Page images and extracted text:
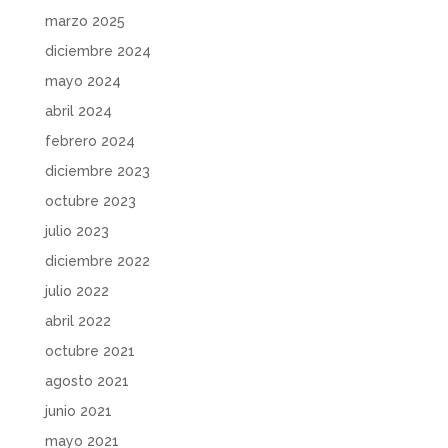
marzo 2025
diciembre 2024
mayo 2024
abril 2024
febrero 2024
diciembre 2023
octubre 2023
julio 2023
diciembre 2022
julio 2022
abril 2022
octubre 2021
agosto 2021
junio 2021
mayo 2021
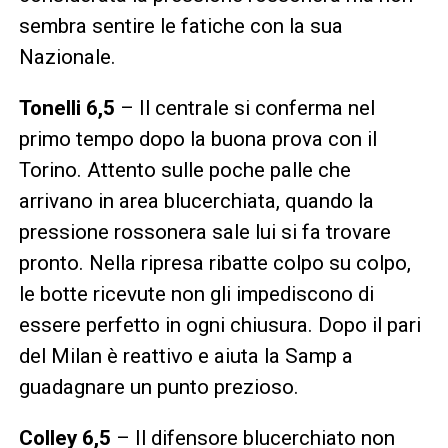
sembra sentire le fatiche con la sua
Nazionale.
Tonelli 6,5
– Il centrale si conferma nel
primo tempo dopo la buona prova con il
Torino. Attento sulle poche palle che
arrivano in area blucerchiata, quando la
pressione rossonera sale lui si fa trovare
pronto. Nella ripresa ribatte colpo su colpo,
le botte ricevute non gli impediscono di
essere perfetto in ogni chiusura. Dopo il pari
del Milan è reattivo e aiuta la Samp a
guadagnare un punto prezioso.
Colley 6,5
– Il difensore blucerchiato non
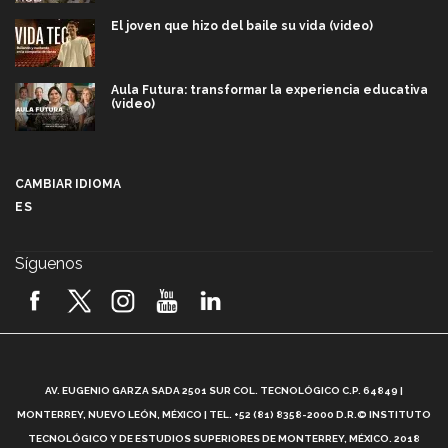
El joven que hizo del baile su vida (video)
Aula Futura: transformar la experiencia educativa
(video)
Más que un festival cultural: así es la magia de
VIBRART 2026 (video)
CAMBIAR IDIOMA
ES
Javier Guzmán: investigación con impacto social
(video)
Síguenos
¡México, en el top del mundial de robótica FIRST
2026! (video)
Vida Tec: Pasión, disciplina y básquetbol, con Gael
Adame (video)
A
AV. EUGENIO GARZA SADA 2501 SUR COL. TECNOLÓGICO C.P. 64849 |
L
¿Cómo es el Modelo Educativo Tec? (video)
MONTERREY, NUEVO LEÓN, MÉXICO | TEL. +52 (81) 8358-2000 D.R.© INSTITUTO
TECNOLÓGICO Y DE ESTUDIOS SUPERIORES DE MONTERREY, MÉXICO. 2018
--
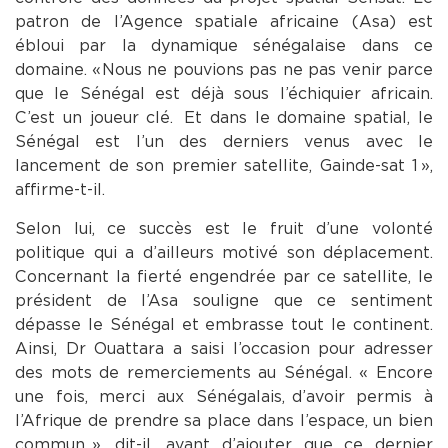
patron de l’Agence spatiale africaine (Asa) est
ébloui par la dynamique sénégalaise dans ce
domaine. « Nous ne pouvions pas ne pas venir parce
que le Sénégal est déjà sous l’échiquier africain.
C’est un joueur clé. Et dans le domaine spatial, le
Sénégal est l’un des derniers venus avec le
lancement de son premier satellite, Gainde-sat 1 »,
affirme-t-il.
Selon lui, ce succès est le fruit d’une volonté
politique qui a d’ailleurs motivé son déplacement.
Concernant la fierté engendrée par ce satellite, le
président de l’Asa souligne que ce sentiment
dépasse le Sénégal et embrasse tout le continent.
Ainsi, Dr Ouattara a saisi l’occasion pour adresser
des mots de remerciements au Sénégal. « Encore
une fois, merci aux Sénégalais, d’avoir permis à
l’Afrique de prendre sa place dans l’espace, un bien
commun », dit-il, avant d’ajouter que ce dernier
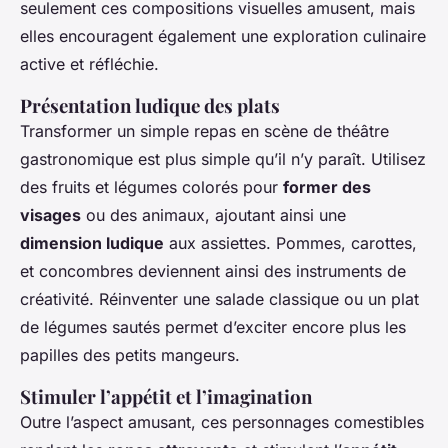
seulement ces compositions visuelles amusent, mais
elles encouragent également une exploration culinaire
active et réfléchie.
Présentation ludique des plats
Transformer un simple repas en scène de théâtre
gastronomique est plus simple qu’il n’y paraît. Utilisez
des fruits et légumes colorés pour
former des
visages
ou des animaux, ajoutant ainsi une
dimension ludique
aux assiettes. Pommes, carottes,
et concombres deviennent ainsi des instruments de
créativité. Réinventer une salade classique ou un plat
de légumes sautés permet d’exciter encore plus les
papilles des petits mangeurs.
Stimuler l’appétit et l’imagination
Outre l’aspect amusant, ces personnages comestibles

◆ Exercise instructions: Here the job is to copy the stretch of records from the line containing "guadagnare un punto prezioso." through the line containing "TECNOLÓGICO Y DE", word for word. Leave every picture out.

◆ Your response:
guadagnare un punto prezioso.
Colley 6,5
– Il difensore blucerchiato non
El joven que hizo del baile su vida (video)
Aula Futura: transformar la experiencia educativa
(video)
Más que un festival cultural: así es la magia de
VIBRART 2026 (video)
CAMBIAR IDIOMA
ES
Javier Guzmán: investigación con impacto social
(video)
Síguenos
¡México, en el top del mundial de robótica FIRST
2026! (video)
Vida Tec: Pasión, disciplina y básquetbol, con Gael
Adame (video)
A
AV. EUGENIO GARZA SADA 2501 SUR COL. TECNOLÓGICO C.P. 64849 |
L
¿Cómo es el Modelo Educativo Tec? (video)
MONTERREY, NUEVO LEÓN, MÉXICO | TEL. +52 (81) 8358-2000 D.R.© INSTITUTO
TECNOLÓGICO Y DE ESTUDIOS SUPERIORES DE MONTERREY, MÉXICO. 2018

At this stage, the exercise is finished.